Job item:
Reproduced exactly, the lines from the start of the material through the line containing "X465450Y40580D01*" should be the whole answer, with pictures excluded.
▽
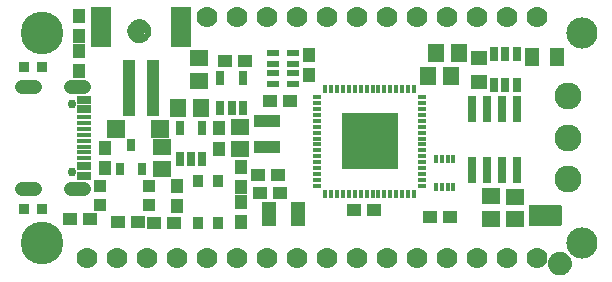
<source format=gbr>
G04 EAGLE Gerber RS-274X export*
G75*
%MOMM*%
%FSLAX34Y34*%
%LPD*%
%INSoldermask Top*%
%IPPOS*%
%AMOC8*
5,1,8,0,0,1.08239X$1,22.5*%
G01*
%ADD10C,2.641600*%
%ADD11R,1.601600X1.341600*%
%ADD12R,1.101600X1.176600*%
%ADD13R,1.341600X1.601600*%
%ADD14R,0.901600X0.901600*%
%ADD15R,1.176600X1.101600*%
%ADD16C,1.101600*%
%ADD17C,0.469900*%
%ADD18R,1.001600X1.001600*%
%ADD19C,3.617600*%
%ADD20R,0.651600X1.301600*%
%ADD21C,1.778000*%
%ADD22R,1.101600X4.701600*%
%ADD23R,1.701600X3.501600*%
%ADD24R,1.201600X2.001600*%
%ADD25R,0.951600X1.101600*%
%ADD26R,0.376600X0.701600*%
%ADD27R,1.501600X1.501600*%
%ADD28R,0.736600X1.117600*%
%ADD29R,1.001600X0.551600*%
%ADD30R,0.321600X0.801600*%
%ADD31R,0.801600X0.321600*%
%ADD32R,4.801600X4.801600*%
%ADD33R,2.301600X1.117600*%
%ADD34R,0.701600X2.301600*%
%ADD35C,2.286000*%
%ADD36R,1.401600X1.301600*%
%ADD37R,1.301600X1.601600*%
%ADD38R,1.251600X0.676600*%
%ADD39R,1.251600X0.376600*%
%ADD40C,1.209600*%
%ADD41C,0.751600*%

G36*
X464303Y39386D02*
X464303Y39386D01*
X464422Y39393D01*
X464460Y39406D01*
X464501Y39411D01*
X464611Y39454D01*
X464724Y39491D01*
X464759Y39513D01*
X464796Y39528D01*
X464892Y39598D01*
X464993Y39661D01*
X465021Y39691D01*
X465054Y39714D01*
X465130Y39806D01*
X465211Y39893D01*
X465231Y39928D01*
X465256Y39959D01*
X465307Y40067D01*
X465365Y40171D01*
X465375Y40211D01*
X465392Y40247D01*
X465414Y40364D01*
X465444Y40479D01*
X465448Y40540D01*
X465452Y40560D01*
X465450Y40580D01*
X465454Y40640D01*
X465454Y55880D01*
X465439Y55998D01*
X465432Y56117D01*
X465419Y56155D01*
X465414Y56196D01*
X465371Y56306D01*
X465334Y56419D01*
X465312Y56454D01*
X465297Y56491D01*
X465228Y56587D01*
X465164Y56688D01*
X465134Y56716D01*
X465111Y56749D01*
X465019Y56825D01*
X464932Y56906D01*
X464897Y56926D01*
X464866Y56951D01*
X464758Y57002D01*
X464654Y57060D01*
X464614Y57070D01*
X464578Y57087D01*
X464461Y57109D01*
X464346Y57139D01*
X464286Y57143D01*
X464266Y57147D01*
X464245Y57145D01*
X464185Y57149D01*
X438785Y57149D01*
X438667Y57134D01*
X438548Y57127D01*
X438510Y57114D01*
X438469Y57109D01*
X438359Y57066D01*
X438246Y57029D01*
X438211Y57007D01*
X438174Y56992D01*
X438078Y56923D01*
X437977Y56859D01*
X437949Y56829D01*
X437916Y56806D01*
X437841Y56714D01*
X437759Y56627D01*
X437739Y56592D01*
X437714Y56561D01*
X437663Y56453D01*
X437605Y56349D01*
X437595Y56309D01*
X437578Y56273D01*
X437556Y56156D01*
X437526Y56041D01*
X437522Y55981D01*
X437518Y55961D01*
X437519Y55954D01*
X437518Y55952D01*
X437519Y55936D01*
X437516Y55880D01*
X437516Y40640D01*
X437531Y40522D01*
X437538Y40403D01*
X437551Y40365D01*
X437556Y40324D01*
X437599Y40214D01*
X437636Y40101D01*
X437658Y40066D01*
X437673Y40029D01*
X437743Y39933D01*
X437806Y39832D01*
X437836Y39804D01*
X437859Y39771D01*
X437951Y39696D01*
X438038Y39614D01*
X438073Y39594D01*
X438104Y39569D01*
X438212Y39518D01*
X438316Y39460D01*
X438356Y39450D01*
X438392Y39433D01*
X438509Y39411D01*
X438624Y39381D01*
X438685Y39377D01*
X438705Y39373D01*
X438725Y39375D01*
X438785Y39371D01*
X464185Y39371D01*
X464303Y39386D01*
G37*
D10*
X482600Y203200D03*
X482600Y25400D03*
D11*
X126765Y106605D03*
X126765Y87605D03*
D12*
X251630Y167397D03*
X251630Y184397D03*
D13*
X140960Y139215D03*
X159960Y139215D03*
D14*
X10695Y174225D03*
X25695Y174225D03*
D15*
X120278Y42176D03*
X137278Y42176D03*
D12*
X56896Y217542D03*
X56896Y200542D03*
D16*
X107950Y204470D03*
D17*
X115450Y204470D02*
X115448Y204651D01*
X115441Y204832D01*
X115430Y205013D01*
X115415Y205194D01*
X115395Y205374D01*
X115371Y205554D01*
X115343Y205733D01*
X115310Y205911D01*
X115273Y206088D01*
X115232Y206265D01*
X115187Y206440D01*
X115137Y206615D01*
X115083Y206788D01*
X115025Y206959D01*
X114963Y207130D01*
X114896Y207298D01*
X114826Y207465D01*
X114752Y207631D01*
X114673Y207794D01*
X114591Y207955D01*
X114505Y208115D01*
X114415Y208272D01*
X114321Y208427D01*
X114224Y208580D01*
X114122Y208730D01*
X114018Y208878D01*
X113909Y209024D01*
X113798Y209166D01*
X113682Y209306D01*
X113564Y209443D01*
X113442Y209578D01*
X113317Y209709D01*
X113189Y209837D01*
X113058Y209962D01*
X112923Y210084D01*
X112786Y210202D01*
X112646Y210318D01*
X112504Y210429D01*
X112358Y210538D01*
X112210Y210642D01*
X112060Y210744D01*
X111907Y210841D01*
X111752Y210935D01*
X111595Y211025D01*
X111435Y211111D01*
X111274Y211193D01*
X111111Y211272D01*
X110945Y211346D01*
X110778Y211416D01*
X110610Y211483D01*
X110439Y211545D01*
X110268Y211603D01*
X110095Y211657D01*
X109920Y211707D01*
X109745Y211752D01*
X109568Y211793D01*
X109391Y211830D01*
X109213Y211863D01*
X109034Y211891D01*
X108854Y211915D01*
X108674Y211935D01*
X108493Y211950D01*
X108312Y211961D01*
X108131Y211968D01*
X107950Y211970D01*
X115450Y204470D02*
X115448Y204289D01*
X115441Y204108D01*
X115430Y203927D01*
X115415Y203746D01*
X115395Y203566D01*
X115371Y203386D01*
X115343Y203207D01*
X115310Y203029D01*
X115273Y202852D01*
X115232Y202675D01*
X115187Y202500D01*
X115137Y202325D01*
X115083Y202152D01*
X115025Y201981D01*
X114963Y201810D01*
X114896Y201642D01*
X114826Y201475D01*
X114752Y201309D01*
X114673Y201146D01*
X114591Y200985D01*
X114505Y200825D01*
X114415Y200668D01*
X114321Y200513D01*
X114224Y200360D01*
X114122Y200210D01*
X114018Y200062D01*
X113909Y199916D01*
X113798Y199774D01*
X113682Y199634D01*
X113564Y199497D01*
X113442Y199362D01*
X113317Y199231D01*
X113189Y199103D01*
X113058Y198978D01*
X112923Y198856D01*
X112786Y198738D01*
X112646Y198622D01*
X112504Y198511D01*
X112358Y198402D01*
X112210Y198298D01*
X112060Y198196D01*
X111907Y198099D01*
X111752Y198005D01*
X111595Y197915D01*
X111435Y197829D01*
X111274Y197747D01*
X111111Y197668D01*
X110945Y197594D01*
X110778Y197524D01*
X110610Y197457D01*
X110439Y197395D01*
X110268Y197337D01*
X110095Y197283D01*
X109920Y197233D01*
X109745Y197188D01*
X109568Y197147D01*
X109391Y197110D01*
X109213Y197077D01*
X109034Y197049D01*
X108854Y197025D01*
X108674Y197005D01*
X108493Y196990D01*
X108312Y196979D01*
X108131Y196972D01*
X107950Y196970D01*
X107769Y196972D01*
X107588Y196979D01*
X107407Y196990D01*
X107226Y197005D01*
X107046Y197025D01*
X106866Y197049D01*
X106687Y197077D01*
X106509Y197110D01*
X106332Y197147D01*
X106155Y197188D01*
X105980Y197233D01*
X105805Y197283D01*
X105632Y197337D01*
X105461Y197395D01*
X105290Y197457D01*
X105122Y197524D01*
X104955Y197594D01*
X104789Y197668D01*
X104626Y197747D01*
X104465Y197829D01*
X104305Y197915D01*
X104148Y198005D01*
X103993Y198099D01*
X103840Y198196D01*
X103690Y198298D01*
X103542Y198402D01*
X103396Y198511D01*
X103254Y198622D01*
X103114Y198738D01*
X102977Y198856D01*
X102842Y198978D01*
X102711Y199103D01*
X102583Y199231D01*
X102458Y199362D01*
X102336Y199497D01*
X102218Y199634D01*
X102102Y199774D01*
X101991Y199916D01*
X101882Y200062D01*
X101778Y200210D01*
X101676Y200360D01*
X101579Y200513D01*
X101485Y200668D01*
X101395Y200825D01*
X101309Y200985D01*
X101227Y201146D01*
X101148Y201309D01*
X101074Y201475D01*
X101004Y201642D01*
X100937Y201810D01*
X100875Y201981D01*
X100817Y202152D01*
X100763Y202325D01*
X100713Y202500D01*
X100668Y202675D01*
X100627Y202852D01*
X100590Y203029D01*
X100557Y203207D01*
X100529Y203386D01*
X100505Y203566D01*
X100485Y203746D01*
X100470Y203927D01*
X100459Y204108D01*
X100452Y204289D01*
X100450Y204470D01*
X100452Y204651D01*
X100459Y204832D01*
X100470Y205013D01*
X100485Y205194D01*
X100505Y205374D01*
X100529Y205554D01*
X100557Y205733D01*
X100590Y205911D01*
X100627Y206088D01*
X100668Y206265D01*
X100713Y206440D01*
X100763Y206615D01*
X100817Y206788D01*
X100875Y206959D01*
X100937Y207130D01*
X101004Y207298D01*
X101074Y207465D01*
X101148Y207631D01*
X101227Y207794D01*
X101309Y207955D01*
X101395Y208115D01*
X101485Y208272D01*
X101579Y208427D01*
X101676Y208580D01*
X101778Y208730D01*
X101882Y208878D01*
X101991Y209024D01*
X102102Y209166D01*
X102218Y209306D01*
X102336Y209443D01*
X102458Y209578D01*
X102583Y209709D01*
X102711Y209837D01*
X102842Y209962D01*
X102977Y210084D01*
X103114Y210202D01*
X103254Y210318D01*
X103396Y210429D01*
X103542Y210538D01*
X103690Y210642D01*
X103840Y210744D01*
X103993Y210841D01*
X104148Y210935D01*
X104305Y211025D01*
X104465Y211111D01*
X104626Y211193D01*
X104789Y211272D01*
X104955Y211346D01*
X105122Y211416D01*
X105290Y211483D01*
X105461Y211545D01*
X105632Y211603D01*
X105805Y211657D01*
X105980Y211707D01*
X106155Y211752D01*
X106332Y211793D01*
X106509Y211830D01*
X106687Y211863D01*
X106866Y211891D01*
X107046Y211915D01*
X107226Y211935D01*
X107407Y211950D01*
X107588Y211961D01*
X107769Y211968D01*
X107950Y211970D01*
D16*
X464022Y7690D03*
D17*
X471522Y7690D02*
X471520Y7871D01*
X471513Y8052D01*
X471502Y8233D01*
X471487Y8414D01*
X471467Y8594D01*
X471443Y8774D01*
X471415Y8953D01*
X471382Y9131D01*
X471345Y9308D01*
X471304Y9485D01*
X471259Y9660D01*
X471209Y9835D01*
X471155Y10008D01*
X471097Y10179D01*
X471035Y10350D01*
X470968Y10518D01*
X470898Y10685D01*
X470824Y10851D01*
X470745Y11014D01*
X470663Y11175D01*
X470577Y11335D01*
X470487Y11492D01*
X470393Y11647D01*
X470296Y11800D01*
X470194Y11950D01*
X470090Y12098D01*
X469981Y12244D01*
X469870Y12386D01*
X469754Y12526D01*
X469636Y12663D01*
X469514Y12798D01*
X469389Y12929D01*
X469261Y13057D01*
X469130Y13182D01*
X468995Y13304D01*
X468858Y13422D01*
X468718Y13538D01*
X468576Y13649D01*
X468430Y13758D01*
X468282Y13862D01*
X468132Y13964D01*
X467979Y14061D01*
X467824Y14155D01*
X467667Y14245D01*
X467507Y14331D01*
X467346Y14413D01*
X467183Y14492D01*
X467017Y14566D01*
X466850Y14636D01*
X466682Y14703D01*
X466511Y14765D01*
X466340Y14823D01*
X466167Y14877D01*
X465992Y14927D01*
X465817Y14972D01*
X465640Y15013D01*
X465463Y15050D01*
X465285Y15083D01*
X465106Y15111D01*
X464926Y15135D01*
X464746Y15155D01*
X464565Y15170D01*
X464384Y15181D01*
X464203Y15188D01*
X464022Y15190D01*
X471522Y7690D02*
X471520Y7509D01*
X471513Y7328D01*
X471502Y7147D01*
X471487Y6966D01*
X471467Y6786D01*
X471443Y6606D01*
X471415Y6427D01*
X471382Y6249D01*
X471345Y6072D01*
X471304Y5895D01*
X471259Y5720D01*
X471209Y5545D01*
X471155Y5372D01*
X471097Y5201D01*
X471035Y5030D01*
X470968Y4862D01*
X470898Y4695D01*
X470824Y4529D01*
X470745Y4366D01*
X470663Y4205D01*
X470577Y4045D01*
X470487Y3888D01*
X470393Y3733D01*
X470296Y3580D01*
X470194Y3430D01*
X470090Y3282D01*
X469981Y3136D01*
X469870Y2994D01*
X469754Y2854D01*
X469636Y2717D01*
X469514Y2582D01*
X469389Y2451D01*
X469261Y2323D01*
X469130Y2198D01*
X468995Y2076D01*
X468858Y1958D01*
X468718Y1842D01*
X468576Y1731D01*
X468430Y1622D01*
X468282Y1518D01*
X468132Y1416D01*
X467979Y1319D01*
X467824Y1225D01*
X467667Y1135D01*
X467507Y1049D01*
X467346Y967D01*
X467183Y888D01*
X467017Y814D01*
X466850Y744D01*
X466682Y677D01*
X466511Y615D01*
X466340Y557D01*
X466167Y503D01*
X465992Y453D01*
X465817Y408D01*
X465640Y367D01*
X465463Y330D01*
X465285Y297D01*
X465106Y269D01*
X464926Y245D01*
X464746Y225D01*
X464565Y210D01*
X464384Y199D01*
X464203Y192D01*
X464022Y190D01*
X463841Y192D01*
X463660Y199D01*
X463479Y210D01*
X463298Y225D01*
X463118Y245D01*
X462938Y269D01*
X462759Y297D01*
X462581Y330D01*
X462404Y367D01*
X462227Y408D01*
X462052Y453D01*
X461877Y503D01*
X461704Y557D01*
X461533Y615D01*
X461362Y677D01*
X461194Y744D01*
X461027Y814D01*
X460861Y888D01*
X460698Y967D01*
X460537Y1049D01*
X460377Y1135D01*
X460220Y1225D01*
X460065Y1319D01*
X459912Y1416D01*
X459762Y1518D01*
X459614Y1622D01*
X459468Y1731D01*
X459326Y1842D01*
X459186Y1958D01*
X459049Y2076D01*
X458914Y2198D01*
X458783Y2323D01*
X458655Y2451D01*
X458530Y2582D01*
X458408Y2717D01*
X458290Y2854D01*
X458174Y2994D01*
X458063Y3136D01*
X457954Y3282D01*
X457850Y3430D01*
X457748Y3580D01*
X457651Y3733D01*
X457557Y3888D01*
X457467Y4045D01*
X457381Y4205D01*
X457299Y4366D01*
X457220Y4529D01*
X457146Y4695D01*
X457076Y4862D01*
X457009Y5030D01*
X456947Y5201D01*
X456889Y5372D01*
X456835Y5545D01*
X456785Y5720D01*
X456740Y5895D01*
X456699Y6072D01*
X456662Y6249D01*
X456629Y6427D01*
X456601Y6606D01*
X456577Y6786D01*
X456557Y6966D01*
X456542Y7147D01*
X456531Y7328D01*
X456524Y7509D01*
X456522Y7690D01*
X456524Y7871D01*
X456531Y8052D01*
X456542Y8233D01*
X456557Y8414D01*
X456577Y8594D01*
X456601Y8774D01*
X456629Y8953D01*
X456662Y9131D01*
X456699Y9308D01*
X456740Y9485D01*
X456785Y9660D01*
X456835Y9835D01*
X456889Y10008D01*
X456947Y10179D01*
X457009Y10350D01*
X457076Y10518D01*
X457146Y10685D01*
X457220Y10851D01*
X457299Y11014D01*
X457381Y11175D01*
X457467Y11335D01*
X457557Y11492D01*
X457651Y11647D01*
X457748Y11800D01*
X457850Y11950D01*
X457954Y12098D01*
X458063Y12244D01*
X458174Y12386D01*
X458290Y12526D01*
X458408Y12663D01*
X458530Y12798D01*
X458655Y12929D01*
X458783Y13057D01*
X458914Y13182D01*
X459049Y13304D01*
X459186Y13422D01*
X459326Y13538D01*
X459468Y13649D01*
X459614Y13758D01*
X459762Y13862D01*
X459912Y13964D01*
X460065Y14061D01*
X460220Y14155D01*
X460377Y14245D01*
X460537Y14331D01*
X460698Y14413D01*
X460861Y14492D01*
X461027Y14566D01*
X461194Y14636D01*
X461362Y14703D01*
X461533Y14765D01*
X461704Y14823D01*
X461877Y14877D01*
X462052Y14927D01*
X462227Y14972D01*
X462404Y15013D01*
X462581Y15050D01*
X462759Y15083D01*
X462938Y15111D01*
X463118Y15135D01*
X463298Y15155D01*
X463479Y15170D01*
X463660Y15181D01*
X463841Y15188D01*
X464022Y15190D01*
D18*
X74750Y57405D03*
X74750Y73405D03*
X115750Y73405D03*
X115750Y57405D03*
D19*
X25400Y203200D03*
X25400Y25400D03*
D20*
X142265Y96219D03*
X151765Y96219D03*
X161265Y96219D03*
X161265Y122221D03*
X142265Y122221D03*
D21*
X444500Y12700D03*
X419100Y12700D03*
X393700Y12700D03*
X368300Y12700D03*
X342900Y12700D03*
X317500Y12700D03*
X292100Y12700D03*
X266700Y12700D03*
X241300Y12700D03*
X215900Y12700D03*
X190500Y12700D03*
X165100Y12700D03*
X139700Y12700D03*
X114300Y12700D03*
X88900Y12700D03*
X63500Y12700D03*
D22*
X99220Y156040D03*
X119220Y156040D03*
D23*
X75220Y208040D03*
X143220Y208040D03*
D21*
X165100Y216535D03*
X190500Y216535D03*
X215900Y216535D03*
X241300Y216535D03*
X266700Y216535D03*
X292100Y216535D03*
X317500Y216535D03*
X342900Y216535D03*
X368300Y216535D03*
X393700Y216535D03*
X419100Y216535D03*
X444500Y216535D03*
D20*
X176555Y139145D03*
X186055Y139145D03*
X195555Y139145D03*
X195555Y165147D03*
X176555Y165147D03*
D14*
X25280Y53975D03*
X10280Y53975D03*
D15*
X49158Y45085D03*
X66158Y45085D03*
D11*
X158750Y181585D03*
X158750Y162585D03*
D15*
X180095Y179070D03*
X197095Y179070D03*
D12*
X193929Y42808D03*
X193929Y59808D03*
D15*
X226940Y67310D03*
X209940Y67310D03*
D24*
X218124Y50038D03*
X242124Y50038D03*
D13*
X352577Y166370D03*
X371577Y166370D03*
D25*
X174866Y77317D03*
X174866Y42317D03*
X157366Y77317D03*
X157366Y42317D03*
D26*
X358895Y72328D03*
X363895Y72328D03*
X368895Y72328D03*
X373895Y72328D03*
X358895Y96328D03*
X363895Y96328D03*
X368895Y96328D03*
X373895Y96328D03*
D15*
X370958Y47117D03*
X353958Y47117D03*
D12*
X193802Y72780D03*
X193802Y89780D03*
D15*
X306392Y53263D03*
X289392Y53263D03*
X106925Y42545D03*
X89925Y42545D03*
D27*
X125180Y121920D03*
X88180Y121920D03*
D28*
X100965Y107790D03*
X110465Y87790D03*
X91465Y87790D03*
D29*
X220735Y159720D03*
X237735Y159720D03*
X220735Y168720D03*
X220735Y176720D03*
X220735Y185720D03*
X237735Y185720D03*
X237735Y168720D03*
X237735Y176720D03*
D12*
X175641Y105165D03*
X175641Y122165D03*
X139827Y73524D03*
X139827Y56524D03*
D15*
X208035Y82550D03*
X225035Y82550D03*
D30*
X265395Y66625D03*
X270395Y66625D03*
X275395Y66625D03*
X280395Y66625D03*
X285395Y66625D03*
X290395Y66625D03*
X295395Y66625D03*
X300395Y66625D03*
X305395Y66625D03*
X310395Y66625D03*
X315395Y66625D03*
X320395Y66625D03*
X325395Y66625D03*
X330395Y66625D03*
X335395Y66625D03*
X340395Y66625D03*
D31*
X347395Y73625D03*
X347395Y78625D03*
X347395Y83625D03*
X347395Y88625D03*
X347395Y93625D03*
X347395Y98625D03*
X347395Y103625D03*
X347395Y108625D03*
X347395Y113625D03*
X347395Y118625D03*
X347395Y123625D03*
X347395Y128625D03*
X347395Y133625D03*
X347395Y138625D03*
X347395Y143625D03*
X347395Y148625D03*
D30*
X340395Y155625D03*
X335395Y155625D03*
X330395Y155625D03*
X325395Y155625D03*
X320395Y155625D03*
X315395Y155625D03*
X310395Y155625D03*
X305395Y155625D03*
X300395Y155625D03*
X295395Y155625D03*
X290395Y155625D03*
X285395Y155625D03*
X280395Y155625D03*
X275395Y155625D03*
X270395Y155625D03*
X265395Y155625D03*
D31*
X258395Y148625D03*
X258395Y143625D03*
X258395Y138625D03*
X258395Y133625D03*
X258395Y128625D03*
X258395Y123625D03*
X258395Y118625D03*
X258395Y113625D03*
X258395Y108625D03*
X258395Y103625D03*
X258395Y98625D03*
X258395Y93625D03*
X258395Y88625D03*
X258395Y83625D03*
X258395Y78625D03*
X258395Y73625D03*
D32*
X302895Y111125D03*
D11*
X193167Y123419D03*
X193167Y104419D03*
D33*
X216154Y128745D03*
X216154Y106205D03*
D15*
X235195Y145415D03*
X218195Y145415D03*
D34*
X414655Y139030D03*
X414655Y87030D03*
X427355Y139030D03*
X401955Y139030D03*
X389255Y139030D03*
X427355Y87030D03*
X401955Y87030D03*
X389255Y87030D03*
D35*
X471170Y149300D03*
X471170Y114300D03*
X471170Y79300D03*
D36*
X395605Y161290D03*
X395605Y181610D03*
D13*
X378435Y186055D03*
X359435Y186055D03*
D20*
X408330Y159085D03*
X417830Y159085D03*
X427330Y159085D03*
X427330Y185085D03*
X417830Y185085D03*
X408330Y185085D03*
D37*
X461350Y182245D03*
X440350Y182245D03*
D11*
X426085Y45110D03*
X426085Y64110D03*
X405765Y45745D03*
X405765Y64745D03*
D38*
X61485Y146300D03*
X61485Y138300D03*
D39*
X61485Y131800D03*
X61485Y126800D03*
X61485Y121800D03*
X61485Y116800D03*
X61485Y111800D03*
X61485Y106800D03*
X61485Y101800D03*
X61485Y96800D03*
D38*
X61485Y90300D03*
X61485Y82300D03*
D40*
X19475Y157500D02*
X8395Y157500D01*
X8395Y71100D02*
X19475Y71100D01*
X50195Y71100D02*
X61275Y71100D01*
X61275Y157500D02*
X50195Y157500D01*
D41*
X50735Y85400D03*
X50735Y143200D03*
D12*
X78740Y88655D03*
X78740Y105655D03*
X56515Y187570D03*
X56515Y170570D03*
M02*

</source>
△
Solved exercise:
<source format=gbr>
G04 EAGLE Gerber RS-274X export*
G75*
%MOMM*%
%FSLAX34Y34*%
%LPD*%
%INSoldermask Top*%
%IPPOS*%
%AMOC8*
5,1,8,0,0,1.08239X$1,22.5*%
G01*
%ADD10C,2.641600*%
%ADD11R,1.601600X1.341600*%
%ADD12R,1.101600X1.176600*%
%ADD13R,1.341600X1.601600*%
%ADD14R,0.901600X0.901600*%
%ADD15R,1.176600X1.101600*%
%ADD16C,1.101600*%
%ADD17C,0.469900*%
%ADD18R,1.001600X1.001600*%
%ADD19C,3.617600*%
%ADD20R,0.651600X1.301600*%
%ADD21C,1.778000*%
%ADD22R,1.101600X4.701600*%
%ADD23R,1.701600X3.501600*%
%ADD24R,1.201600X2.001600*%
%ADD25R,0.951600X1.101600*%
%ADD26R,0.376600X0.701600*%
%ADD27R,1.501600X1.501600*%
%ADD28R,0.736600X1.117600*%
%ADD29R,1.001600X0.551600*%
%ADD30R,0.321600X0.801600*%
%ADD31R,0.801600X0.321600*%
%ADD32R,4.801600X4.801600*%
%ADD33R,2.301600X1.117600*%
%ADD34R,0.701600X2.301600*%
%ADD35C,2.286000*%
%ADD36R,1.401600X1.301600*%
%ADD37R,1.301600X1.601600*%
%ADD38R,1.251600X0.676600*%
%ADD39R,1.251600X0.376600*%
%ADD40C,1.209600*%
%ADD41C,0.751600*%

G36*
X464303Y39386D02*
X464303Y39386D01*
X464422Y39393D01*
X464460Y39406D01*
X464501Y39411D01*
X464611Y39454D01*
X464724Y39491D01*
X464759Y39513D01*
X464796Y39528D01*
X464892Y39598D01*
X464993Y39661D01*
X465021Y39691D01*
X465054Y39714D01*
X465130Y39806D01*
X465211Y39893D01*
X465231Y39928D01*
X465256Y39959D01*
X465307Y40067D01*
X465365Y40171D01*
X465375Y40211D01*
X465392Y40247D01*
X465414Y40364D01*
X465444Y40479D01*
X465448Y40540D01*
X465452Y40560D01*
X465450Y40580D01*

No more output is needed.